> _Stored data_:
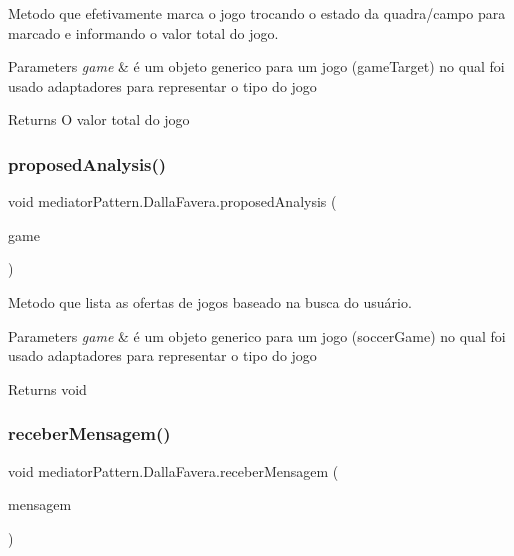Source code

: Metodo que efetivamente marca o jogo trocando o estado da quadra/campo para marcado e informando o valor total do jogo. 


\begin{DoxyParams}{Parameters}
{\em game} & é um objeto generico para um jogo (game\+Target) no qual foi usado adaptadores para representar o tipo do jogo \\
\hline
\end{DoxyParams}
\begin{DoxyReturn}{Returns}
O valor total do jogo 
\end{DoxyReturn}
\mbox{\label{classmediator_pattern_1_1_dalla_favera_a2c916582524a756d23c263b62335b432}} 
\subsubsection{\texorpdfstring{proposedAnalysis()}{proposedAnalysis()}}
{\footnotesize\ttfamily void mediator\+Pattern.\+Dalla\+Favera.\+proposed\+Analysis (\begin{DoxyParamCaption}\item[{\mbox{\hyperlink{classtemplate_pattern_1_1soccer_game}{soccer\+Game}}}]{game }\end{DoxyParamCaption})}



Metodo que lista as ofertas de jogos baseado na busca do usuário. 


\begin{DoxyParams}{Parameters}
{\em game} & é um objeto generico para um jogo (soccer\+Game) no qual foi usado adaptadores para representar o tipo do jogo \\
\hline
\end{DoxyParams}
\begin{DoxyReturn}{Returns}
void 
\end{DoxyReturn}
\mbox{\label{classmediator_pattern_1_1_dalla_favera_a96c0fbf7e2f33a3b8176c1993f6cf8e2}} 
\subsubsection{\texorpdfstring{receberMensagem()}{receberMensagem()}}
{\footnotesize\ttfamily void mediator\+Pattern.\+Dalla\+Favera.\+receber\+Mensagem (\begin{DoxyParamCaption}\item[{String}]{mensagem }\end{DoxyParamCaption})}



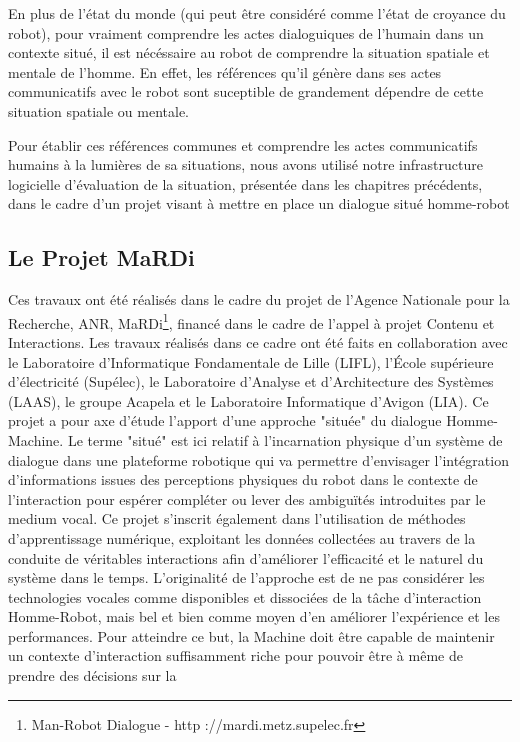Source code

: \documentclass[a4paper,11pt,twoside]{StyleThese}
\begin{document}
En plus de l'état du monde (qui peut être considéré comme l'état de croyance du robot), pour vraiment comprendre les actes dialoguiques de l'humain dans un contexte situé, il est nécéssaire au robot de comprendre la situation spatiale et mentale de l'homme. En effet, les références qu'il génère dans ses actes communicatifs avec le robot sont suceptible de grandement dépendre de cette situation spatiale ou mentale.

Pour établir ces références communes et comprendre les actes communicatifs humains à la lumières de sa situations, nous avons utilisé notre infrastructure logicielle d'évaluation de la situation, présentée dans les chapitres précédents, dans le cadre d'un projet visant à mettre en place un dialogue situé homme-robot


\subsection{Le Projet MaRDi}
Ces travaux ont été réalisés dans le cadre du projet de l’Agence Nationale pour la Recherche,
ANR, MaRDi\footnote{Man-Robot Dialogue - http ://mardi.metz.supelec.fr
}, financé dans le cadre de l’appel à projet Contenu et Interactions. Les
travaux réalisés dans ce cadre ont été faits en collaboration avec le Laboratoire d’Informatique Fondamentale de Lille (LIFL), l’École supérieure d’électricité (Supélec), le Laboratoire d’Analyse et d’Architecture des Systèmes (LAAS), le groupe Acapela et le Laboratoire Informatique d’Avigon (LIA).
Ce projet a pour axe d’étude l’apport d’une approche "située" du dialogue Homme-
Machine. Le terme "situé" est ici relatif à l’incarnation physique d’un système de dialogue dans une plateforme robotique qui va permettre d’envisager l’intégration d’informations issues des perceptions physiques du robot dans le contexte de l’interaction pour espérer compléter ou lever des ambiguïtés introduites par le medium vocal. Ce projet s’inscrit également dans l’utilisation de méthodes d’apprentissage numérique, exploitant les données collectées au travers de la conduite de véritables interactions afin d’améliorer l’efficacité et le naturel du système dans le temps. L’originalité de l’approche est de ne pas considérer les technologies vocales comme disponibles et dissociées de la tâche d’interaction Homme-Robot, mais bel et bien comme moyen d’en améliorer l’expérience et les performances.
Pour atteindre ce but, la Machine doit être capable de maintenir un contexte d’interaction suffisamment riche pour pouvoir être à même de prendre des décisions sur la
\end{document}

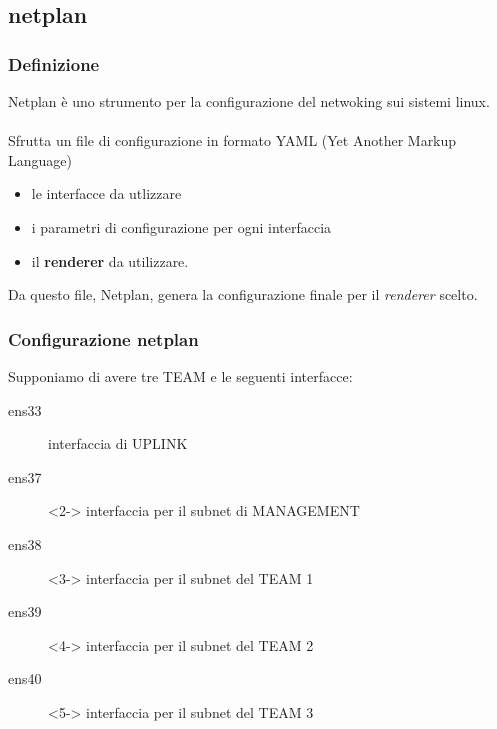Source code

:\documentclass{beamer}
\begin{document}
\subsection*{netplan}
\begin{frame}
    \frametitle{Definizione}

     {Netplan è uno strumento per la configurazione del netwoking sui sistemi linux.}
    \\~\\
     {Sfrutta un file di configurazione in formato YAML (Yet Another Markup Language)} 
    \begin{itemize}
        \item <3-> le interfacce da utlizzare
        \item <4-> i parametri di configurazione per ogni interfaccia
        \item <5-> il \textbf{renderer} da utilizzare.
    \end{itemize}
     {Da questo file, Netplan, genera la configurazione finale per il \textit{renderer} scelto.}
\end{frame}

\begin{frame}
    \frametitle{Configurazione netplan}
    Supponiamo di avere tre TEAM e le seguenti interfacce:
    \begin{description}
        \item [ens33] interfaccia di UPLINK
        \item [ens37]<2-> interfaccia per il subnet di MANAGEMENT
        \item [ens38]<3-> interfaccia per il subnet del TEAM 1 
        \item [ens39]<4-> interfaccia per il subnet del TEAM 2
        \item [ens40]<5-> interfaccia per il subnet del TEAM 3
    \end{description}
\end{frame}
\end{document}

> _Work order_: Copy every record exactly as it appears, apart from any pictures.

> _Exercise output_:
Source code

: Metodo que efetivamente marca o jogo trocando o estado da quadra/campo para marcado e informando o valor total do jogo. 


\begin{DoxyParams}{Parameters}
{\em game} & é um objeto generico para um jogo (game\+Target) no qual foi usado adaptadores para representar o tipo do jogo \\
\hline
\end{DoxyParams}
\begin{DoxyReturn}{Returns}
O valor total do jogo 
\end{DoxyReturn}
\mbox{\label{classmediator_pattern_1_1_dalla_favera_a2c916582524a756d23c263b62335b432}} 
\subsubsection{\texorpdfstring{proposedAnalysis()}{proposedAnalysis()}}
{\footnotesize\ttfamily void mediator\+Pattern.\+Dalla\+Favera.\+proposed\+Analysis (\begin{DoxyParamCaption}\item[{\mbox{\hyperlink{classtemplate_pattern_1_1soccer_game}{soccer\+Game}}}]{game }\end{DoxyParamCaption})}



Metodo que lista as ofertas de jogos baseado na busca do usuário. 


\begin{DoxyParams}{Parameters}
{\em game} & é um objeto generico para um jogo (soccer\+Game) no qual foi usado adaptadores para representar o tipo do jogo \\
\hline
\end{DoxyParams}
\begin{DoxyReturn}{Returns}
void 
\end{DoxyReturn}
\mbox{\label{classmediator_pattern_1_1_dalla_favera_a96c0fbf7e2f33a3b8176c1993f6cf8e2}} 
\subsubsection{\texorpdfstring{receberMensagem()}{receberMensagem()}}
{\footnotesize\ttfamily void mediator\+Pattern.\+Dalla\+Favera.\+receber\+Mensagem (\begin{DoxyParamCaption}\item[{String}]{mensagem }\end{DoxyParamCaption})}



Source code

: \documentclass[a4paper,11pt,twoside]{StyleThese}
\begin{document}
En plus de l'état du monde (qui peut être considéré comme l'état de croyance du robot), pour vraiment comprendre les actes dialoguiques de l'humain dans un contexte situé, il est nécéssaire au robot de comprendre la situation spatiale et mentale de l'homme. En effet, les références qu'il génère dans ses actes communicatifs avec le robot sont suceptible de grandement dépendre de cette situation spatiale ou mentale.

Pour établir ces références communes et comprendre les actes communicatifs humains à la lumières de sa situations, nous avons utilisé notre infrastructure logicielle d'évaluation de la situation, présentée dans les chapitres précédents, dans le cadre d'un projet visant à mettre en place un dialogue situé homme-robot


\subsection{Le Projet MaRDi}
Ces travaux ont été réalisés dans le cadre du projet de l’Agence Nationale pour la Recherche,
ANR, MaRDi\footnote{Man-Robot Dialogue - http ://mardi.metz.supelec.fr
}, financé dans le cadre de l’appel à projet Contenu et Interactions. Les
travaux réalisés dans ce cadre ont été faits en collaboration avec le Laboratoire d’Informatique Fondamentale de Lille (LIFL), l’École supérieure d’électricité (Supélec), le Laboratoire d’Analyse et d’Architecture des Systèmes (LAAS), le groupe Acapela et le Laboratoire Informatique d’Avigon (LIA).
Ce projet a pour axe d’étude l’apport d’une approche "située" du dialogue Homme-
Machine. Le terme "situé" est ici relatif à l’incarnation physique d’un système de dialogue dans une plateforme robotique qui va permettre d’envisager l’intégration d’informations issues des perceptions physiques du robot dans le contexte de l’interaction pour espérer compléter ou lever des ambiguïtés introduites par le medium vocal. Ce projet s’inscrit également dans l’utilisation de méthodes d’apprentissage numérique, exploitant les données collectées au travers de la conduite de véritables interactions afin d’améliorer l’efficacité et le naturel du système dans le temps. L’originalité de l’approche est de ne pas considérer les technologies vocales comme disponibles et dissociées de la tâche d’interaction Homme-Robot, mais bel et bien comme moyen d’en améliorer l’expérience et les performances.
Pour atteindre ce but, la Machine doit être capable de maintenir un contexte d’interaction suffisamment riche pour pouvoir être à même de prendre des décisions sur la
\end{document}

Source code

:\documentclass{beamer}
\begin{document}
\subsection*{netplan}
\begin{frame}
    \frametitle{Definizione}

     {Netplan è uno strumento per la configurazione del netwoking sui sistemi linux.}
    \\~\\
     {Sfrutta un file di configurazione in formato YAML (Yet Another Markup Language)} 
    \begin{itemize}
        \item <3-> le interfacce da utlizzare
        \item <4-> i parametri di configurazione per ogni interfaccia
        \item <5-> il \textbf{renderer} da utilizzare.
    \end{itemize}
     {Da questo file, Netplan, genera la configurazione finale per il \textit{renderer} scelto.}
\end{frame}

\begin{frame}
    \frametitle{Configurazione netplan}
    Supponiamo di avere tre TEAM e le seguenti interfacce:
    \begin{description}
        \item [ens33] interfaccia di UPLINK
        \item [ens37]<2-> interfaccia per il subnet di MANAGEMENT
        \item [ens38]<3-> interfaccia per il subnet del TEAM 1 
        \item [ens39]<4-> interfaccia per il subnet del TEAM 2
        \item [ens40]<5-> interfaccia per il subnet del TEAM 3
    \end{description}
\end{frame}
\end{document}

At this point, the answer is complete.